- **DOCUMENT EXCERPT**
++++

Key Findings

New evidence warns that weak competition may be causing unfair food prices for consumers in Nigeria, as retail prices rise significantly faster than wholesale prices.
Food products such as yams, garri, and groundnut oil are flagged as markets of concern; national authorities are urged to investigate and act.
Experts in Nigeria and globally are warning that some market actors are making record profits in this time of food crisis, at the expense of overcharged consumers and underpaid farmers.

A new tool created by consumer organisations has highlighted the risk of unfair food prices in Nigeria, driven by insufficient competition in national and global food supply chains.
Fair Food Price in Nigeria
The Fair Food Price Monitor warns how rising prices for Nigerian consumers are potentially being caused not only by factors such as increased fuel costs and currency depreciation, but also by dominant market actors taking advantage of this crisis to increase prices excessively.
The tool, developed by Consumers International (representing consumers across the world) and Nigerian consumer organisations (Consumer Advocacy and Empowerment Foundation, and Consumer Awareness Organization), uses data from sources such as the National Bureau of Statistics and FEWS NET to track the relationship between food prices at different stages of the
supply chain in Nigeria, and to highlight where investigation and action may be needed from government.
Growing evidence of unfair prices
Key outcomes from the first analysis using the Fair Food Price Monitor have shown that for several important food items, retail/consumer prices have risen substantially faster than wholesale/market prices. For example:

Between January 2022 and August 2023, the retail price of yams increased by 74%, while the wholesale price rose by just 60.3%.
In the same period, the retail price of groundnut oil increased by 56.3%, while the wholesale price of groundnuts rose by only 35.3%.
The retail price of maize increased by 19.2% throughout the course of 2022, while wholesale prices in fact fell by 4.1%.

++++

- **WRITTEN TASK 1**
According to the Nigerian food price report, by what percentage did the retail price of yams increase between January 2022 and August 2023?
- **WRITTEN TASK 2**
Name every organization that the Nigerian food price report credits with developing the Fair Food Price Monitor.
- **WRITTEN TASK 3**
Extend the report on food prices in Nigeria past its final sentence.

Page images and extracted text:
++++

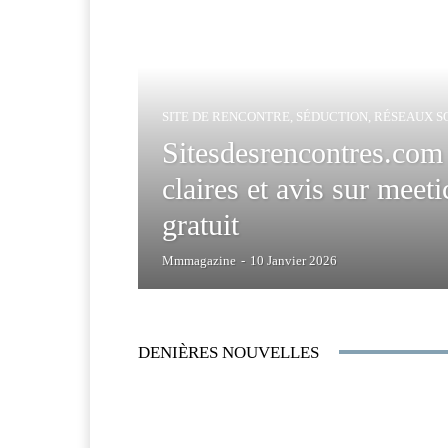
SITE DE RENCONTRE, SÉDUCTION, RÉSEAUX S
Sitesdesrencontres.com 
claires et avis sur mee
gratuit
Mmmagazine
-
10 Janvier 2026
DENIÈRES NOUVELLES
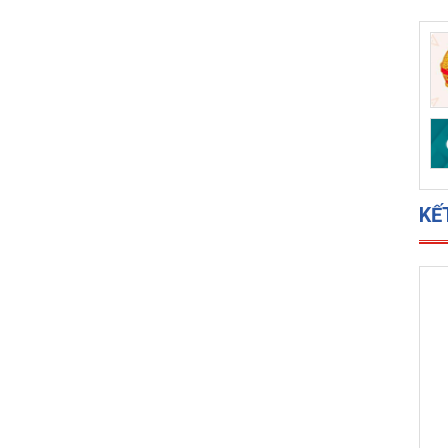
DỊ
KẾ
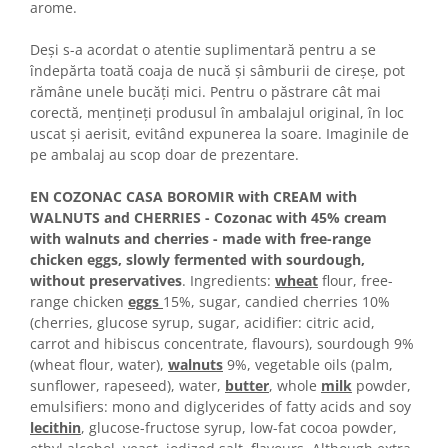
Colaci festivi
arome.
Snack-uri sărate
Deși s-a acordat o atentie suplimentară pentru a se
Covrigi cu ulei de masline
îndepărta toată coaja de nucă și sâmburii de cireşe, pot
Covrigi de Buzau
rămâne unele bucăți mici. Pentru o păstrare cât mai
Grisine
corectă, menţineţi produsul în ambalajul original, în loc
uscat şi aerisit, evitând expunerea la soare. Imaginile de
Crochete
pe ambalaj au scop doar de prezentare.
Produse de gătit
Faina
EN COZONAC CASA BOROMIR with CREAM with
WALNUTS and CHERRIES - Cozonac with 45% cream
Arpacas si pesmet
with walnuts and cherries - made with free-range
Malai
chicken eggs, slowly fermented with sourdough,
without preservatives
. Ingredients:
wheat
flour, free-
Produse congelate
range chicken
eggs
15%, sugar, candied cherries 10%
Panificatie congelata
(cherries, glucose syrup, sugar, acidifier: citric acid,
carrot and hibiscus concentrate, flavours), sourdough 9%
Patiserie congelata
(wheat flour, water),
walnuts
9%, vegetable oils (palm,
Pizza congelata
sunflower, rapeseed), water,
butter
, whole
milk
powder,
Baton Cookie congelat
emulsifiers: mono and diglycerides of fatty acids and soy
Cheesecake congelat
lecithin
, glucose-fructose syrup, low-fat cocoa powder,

++++

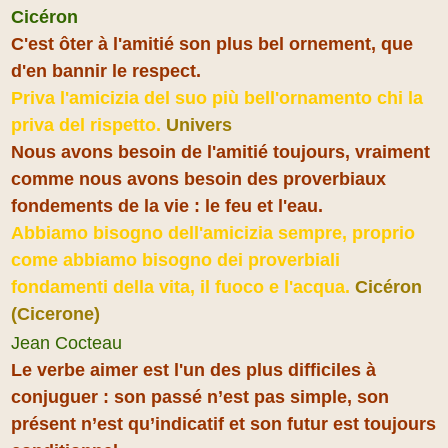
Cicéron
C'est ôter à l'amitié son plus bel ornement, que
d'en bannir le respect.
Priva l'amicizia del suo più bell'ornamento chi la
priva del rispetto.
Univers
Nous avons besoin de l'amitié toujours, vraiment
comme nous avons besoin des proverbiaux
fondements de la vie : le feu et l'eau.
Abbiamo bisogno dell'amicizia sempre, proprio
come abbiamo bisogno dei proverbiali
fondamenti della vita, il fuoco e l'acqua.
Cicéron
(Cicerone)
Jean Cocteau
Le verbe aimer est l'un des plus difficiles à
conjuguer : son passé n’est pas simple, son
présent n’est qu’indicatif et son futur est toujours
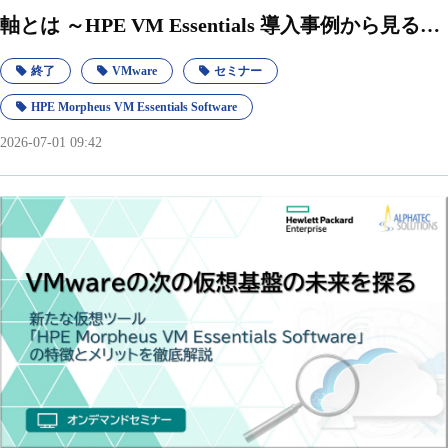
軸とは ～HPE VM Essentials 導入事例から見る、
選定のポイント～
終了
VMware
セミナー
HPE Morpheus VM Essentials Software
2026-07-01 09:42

++++

- **WRITTEN RESPONSE 1**
74%

- **WRITTEN RESPONSE 2**
- Consumers International
- Consumer Advocacy and Empowerment Foundation
- Consumer Awareness Organization

- **WRITTEN RESPONSE 3**
This shows that while costs are increasing for all market actors, consumers are bearing an unfair and excessive burden.
The Fair Food Price Monitor explores several potential explanations for this divergence in retail and wholesale prices – such as rising fuel costs and a weakening exchange rate – but finds that while these factors may have contributed, they do not appear to be sufficient explanation for the excessive rise in retail prices.
When the cost of producing and importing food increases, it is inevitable that consumers will have to pay higher prices.
However, in a competitive national market, it is expected that profit margins will also decrease slightly, as the burden is shared between food producers, traders, retailers, and consumers.
If the margin between retail and wholesale prices remains consistent (or even increases) in times of crisis, this is a sign that stronger competition would result in fairer prices for consumers.
The causes of unfair food prices  
According to the UN Food and Agriculture Organization’s Global Food Price Index, global food commodity prices have been consistently decreasing since March 2022; yet consumers worldwide are still facing food price rises.
According to Nigeria’s National Bureau of Statistics, monthly food price inflation hit a 17-year high of 29.3% in August 2023.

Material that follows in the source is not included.